● **Assigned task**: Would you please repeat exactly the lines from the one containing "X48088000Y-131856800D03*" to the end of the records, both included, and leave out the rest?

● **Dataset records**:
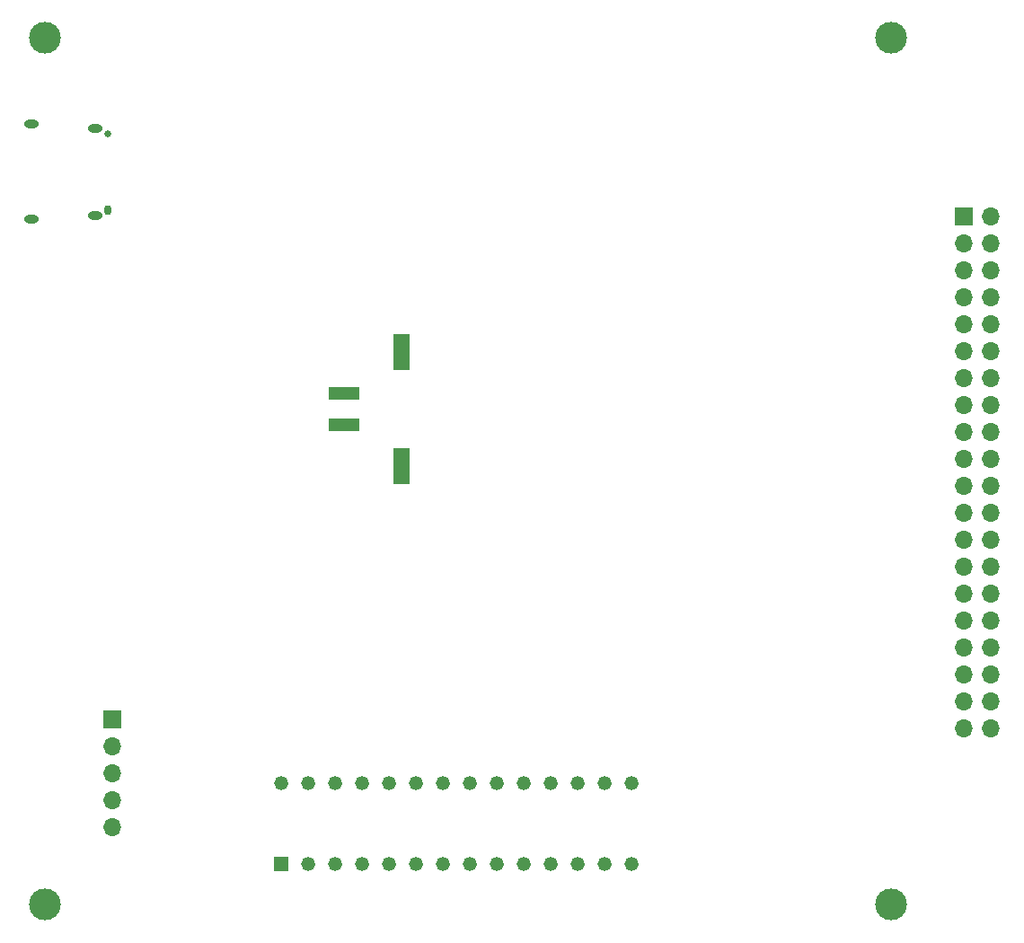
<source format=gbs>
G04 #@! TF.GenerationSoftware,KiCad,Pcbnew,(6.0.2)*
G04 #@! TF.CreationDate,2022-05-04T12:59:18-06:00*
G04 #@! TF.ProjectId,master_schematic,6d617374-6572-45f7-9363-68656d617469,rev?*
G04 #@! TF.SameCoordinates,Original*
G04 #@! TF.FileFunction,Soldermask,Bot*
G04 #@! TF.FilePolarity,Negative*
%FSLAX46Y46*%
G04 Gerber Fmt 4.6, Leading zero omitted, Abs format (unit mm)*
G04 Created by KiCad (PCBNEW (6.0.2)) date 2022-05-04 12:59:18*
%MOMM*%
%LPD*%
G01*
G04 APERTURE LIST*
%ADD10C,0.650000*%
%ADD11O,0.650000X0.950000*%
%ADD12O,1.400000X0.800000*%
%ADD13C,3.000000*%
%ADD14R,1.700000X1.700000*%
%ADD15O,1.700000X1.700000*%
%ADD16R,1.320800X1.320800*%
%ADD17C,1.320800*%
%ADD18R,2.919999X1.270000*%
%ADD19R,1.650000X3.430001*%
G04 APERTURE END LIST*
D10*
X47692400Y-69044000D03*
D11*
X47692400Y-76244000D03*
D12*
X40492400Y-68154000D03*
X46442400Y-76774000D03*
X40492400Y-77134000D03*
X46442400Y-68514000D03*
D13*
X121442000Y-141730000D03*
D14*
X128362000Y-76825000D03*
D15*
X130902000Y-76825000D03*
X128362000Y-79365000D03*
X130902000Y-79365000D03*
X128362000Y-81905000D03*
X130902000Y-81905000D03*
X128362000Y-84445000D03*
X130902000Y-84445000D03*
X128362000Y-86985000D03*
X130902000Y-86985000D03*
X128362000Y-89525000D03*
X130902000Y-89525000D03*
X128362000Y-92065000D03*
X130902000Y-92065000D03*
X128362000Y-94605000D03*
X130902000Y-94605000D03*
X128362000Y-97145000D03*
X130902000Y-97145000D03*
X128362000Y-99685000D03*
X130902000Y-99685000D03*
X128362000Y-102225000D03*
X130902000Y-102225000D03*
X128362000Y-104765000D03*
X130902000Y-104765000D03*
X128362000Y-107305000D03*
X130902000Y-107305000D03*
X128362000Y-109845000D03*
X130902000Y-109845000D03*
X128362000Y-112385000D03*
X130902000Y-112385000D03*
X128362000Y-114925000D03*
X130902000Y-114925000D03*
X128362000Y-117465000D03*
X130902000Y-117465000D03*
X128362000Y-120005000D03*
X130902000Y-120005000D03*
X128362000Y-122545000D03*
X130902000Y-122545000D03*
X128362000Y-125085000D03*
X130902000Y-125085000D03*
D16*
X64008000Y-137922000D03*
D17*
X66548000Y-137922000D03*
X69088000Y-137922000D03*
X71628000Y-137922000D03*
X74168000Y-137922000D03*
X76708000Y-137922000D03*
X79248000Y-137922000D03*
X81788000Y-137922000D03*
X84328000Y-137922000D03*
X86868000Y-137922000D03*
X89408000Y-137922000D03*
X91948000Y-137922000D03*
X94488000Y-137922000D03*
X97028000Y-137922000D03*
X97028000Y-130302000D03*
X94488000Y-130302000D03*
X91948000Y-130302000D03*
X89408000Y-130302000D03*
X86868000Y-130302000D03*
X84328000Y-130302000D03*
X81788000Y-130302000D03*
X79248000Y-130302000D03*
X76708000Y-130302000D03*
X74168000Y-130302000D03*
X71628000Y-130302000D03*
X69088000Y-130302000D03*
X66548000Y-130302000D03*
X64008000Y-130302000D03*
D13*
X41742000Y-60030000D03*
X41742000Y-141730000D03*
X121442000Y-60030000D03*
D14*
X48088000Y-124236800D03*
D15*
X48088000Y-126776800D03*
X48088000Y-129316800D03*
X48088000Y-131856800D03*
X48088000Y-134396800D03*
D18*
X69880000Y-96500000D03*
X69880000Y-93500000D03*
D19*
X75350012Y-100385006D03*
X75350012Y-89614994D03*
M02*

</source>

● **Result of this task**:
X48088000Y-131856800D03*
X48088000Y-134396800D03*
D18*
X69880000Y-96500000D03*
X69880000Y-93500000D03*
D19*
X75350012Y-100385006D03*
X75350012Y-89614994D03*
M02*

</source>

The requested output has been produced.